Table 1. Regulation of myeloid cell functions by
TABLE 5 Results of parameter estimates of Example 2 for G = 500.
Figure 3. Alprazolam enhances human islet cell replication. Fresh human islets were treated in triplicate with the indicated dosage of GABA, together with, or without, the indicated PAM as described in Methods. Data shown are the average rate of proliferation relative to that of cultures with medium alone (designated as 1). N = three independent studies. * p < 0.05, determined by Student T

........

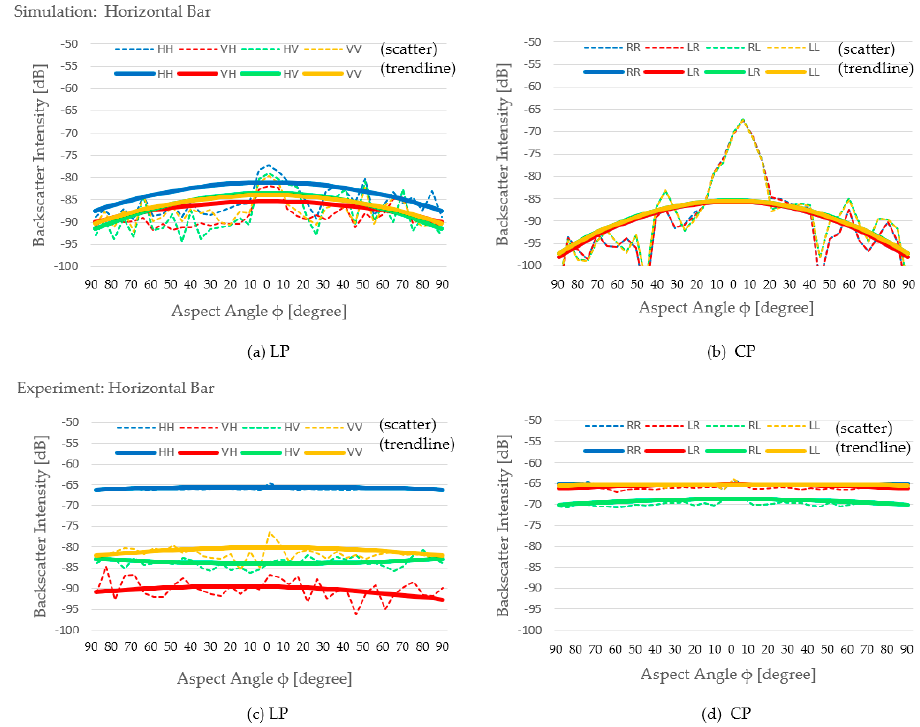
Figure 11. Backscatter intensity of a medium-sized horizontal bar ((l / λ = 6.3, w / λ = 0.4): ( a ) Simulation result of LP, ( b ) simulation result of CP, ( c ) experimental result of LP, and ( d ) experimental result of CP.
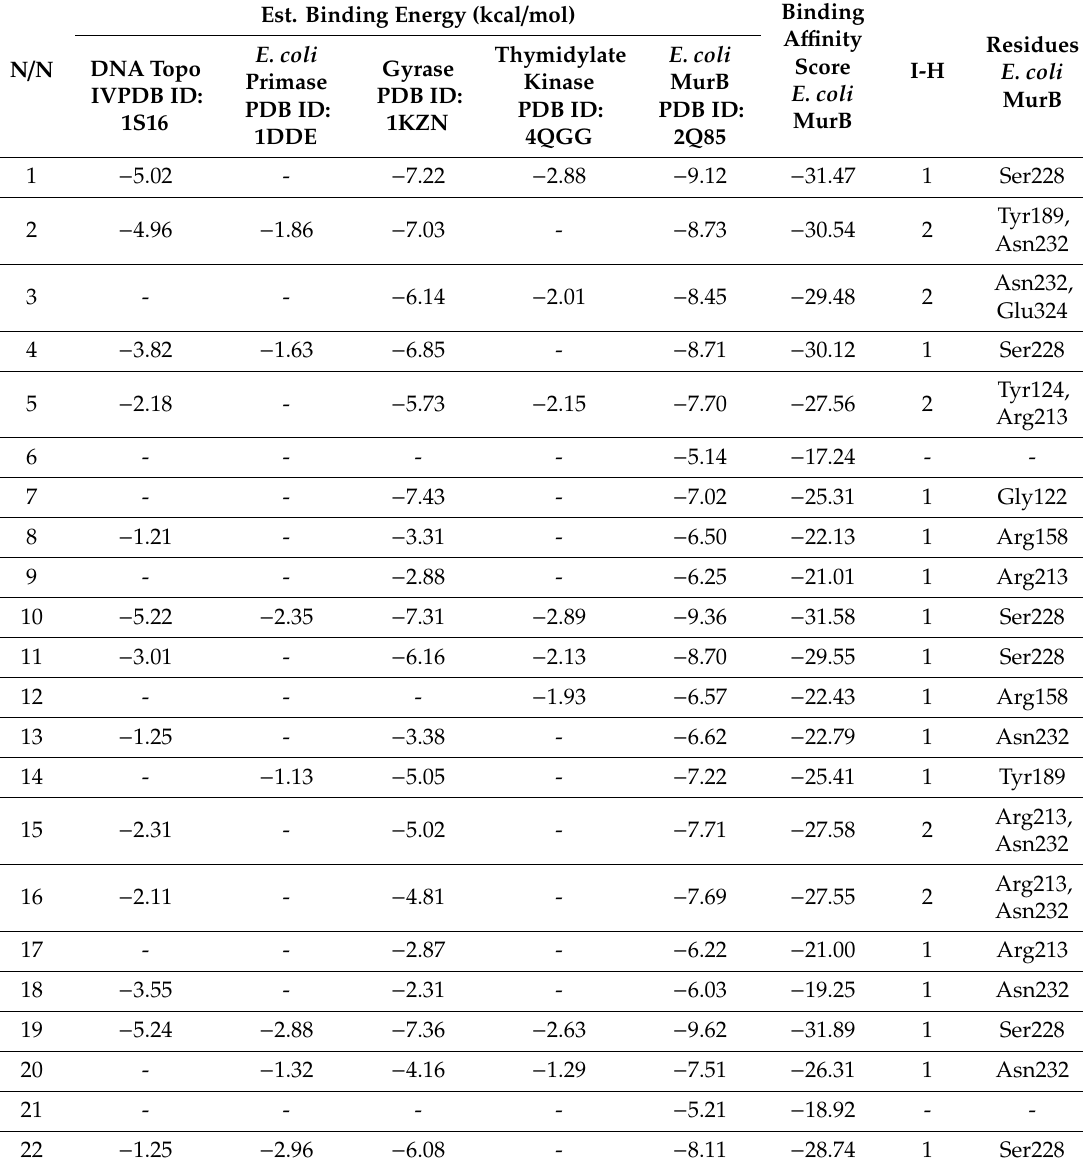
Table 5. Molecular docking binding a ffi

........

▶ _PROBLEM_
Taking the listing above as the source, transcribe only the lines starting at the line with "TABLE 5 Results" and going through the line with "Figure 3. Alprazolam", unaltered and with both ends included.

▶ _RESULT FOR THIS EXERCISE_
TABLE 5 Results of parameter estimates of Example 2 for G = 500.
Figure 3. Alprazolam enhances human islet cell replication. Fresh human islets were treated in triplicate with the indicated dosage of GABA, together with, or without, the indicated PAM as described in Methods. Data shown are the average rate of proliferation relative to that of cultures with medium alone (designated as 1). N = three independent studies. * p < 0.05, determined by Student T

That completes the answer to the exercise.